WHAT TO WORK ON: Write out, word for word, the lines from the one with "Ankestyrelsen København" through the end of the entries. Leave the pictures out of your answer.

PROVIDED RECORDS:
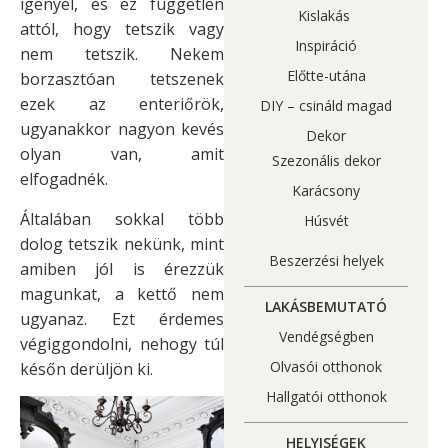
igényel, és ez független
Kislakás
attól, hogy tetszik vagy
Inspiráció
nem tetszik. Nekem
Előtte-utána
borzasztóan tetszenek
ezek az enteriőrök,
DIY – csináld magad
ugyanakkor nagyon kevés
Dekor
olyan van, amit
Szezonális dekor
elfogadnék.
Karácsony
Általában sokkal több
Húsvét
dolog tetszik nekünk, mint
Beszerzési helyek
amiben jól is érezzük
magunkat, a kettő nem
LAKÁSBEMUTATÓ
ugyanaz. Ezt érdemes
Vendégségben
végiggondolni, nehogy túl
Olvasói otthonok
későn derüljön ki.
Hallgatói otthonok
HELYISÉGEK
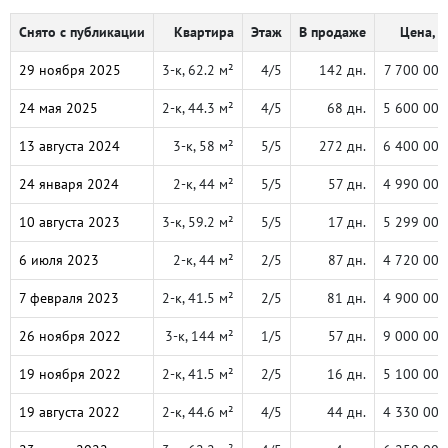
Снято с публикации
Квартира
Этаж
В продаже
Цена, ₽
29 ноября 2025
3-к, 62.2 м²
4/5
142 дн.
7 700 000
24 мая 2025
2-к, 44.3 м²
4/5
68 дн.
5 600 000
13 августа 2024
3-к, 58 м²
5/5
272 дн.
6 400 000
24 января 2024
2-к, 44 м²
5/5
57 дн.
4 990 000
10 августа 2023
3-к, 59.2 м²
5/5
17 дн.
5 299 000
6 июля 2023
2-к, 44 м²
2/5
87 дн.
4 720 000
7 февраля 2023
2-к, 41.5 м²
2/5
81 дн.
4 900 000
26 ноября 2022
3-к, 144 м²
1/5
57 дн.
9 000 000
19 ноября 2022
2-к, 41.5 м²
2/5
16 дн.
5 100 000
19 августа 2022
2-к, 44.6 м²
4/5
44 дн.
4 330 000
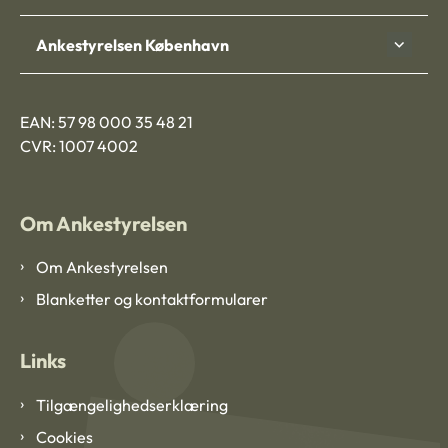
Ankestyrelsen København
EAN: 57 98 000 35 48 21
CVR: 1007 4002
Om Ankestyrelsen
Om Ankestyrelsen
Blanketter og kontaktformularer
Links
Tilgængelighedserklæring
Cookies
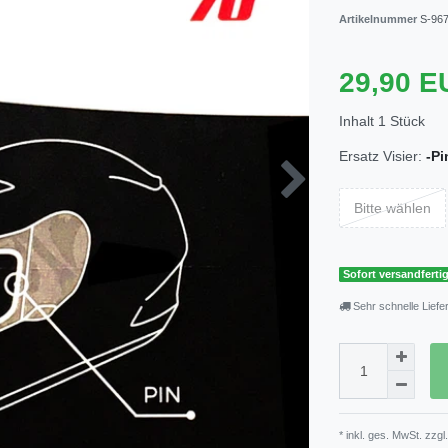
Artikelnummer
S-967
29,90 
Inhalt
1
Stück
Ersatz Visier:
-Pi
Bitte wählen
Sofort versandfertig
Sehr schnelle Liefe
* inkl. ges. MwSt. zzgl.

RESPONSE TO THE TASK:
Ankestyrelsen København
EAN: 57 98 000 35 48 21
CVR: 1007 4002
Om Ankestyrelsen
Om Ankestyrelsen
Blanketter og kontaktformularer
Links
Tilgængelighedserklæring
Cookies
Artikelnummer
S-967
29,90 
Inhalt
1
Stück
Ersatz Visier:
-Pi
Bitte wählen
Sofort versandfertig
Sehr schnelle Liefe
* inkl. ges. MwSt. zzgl.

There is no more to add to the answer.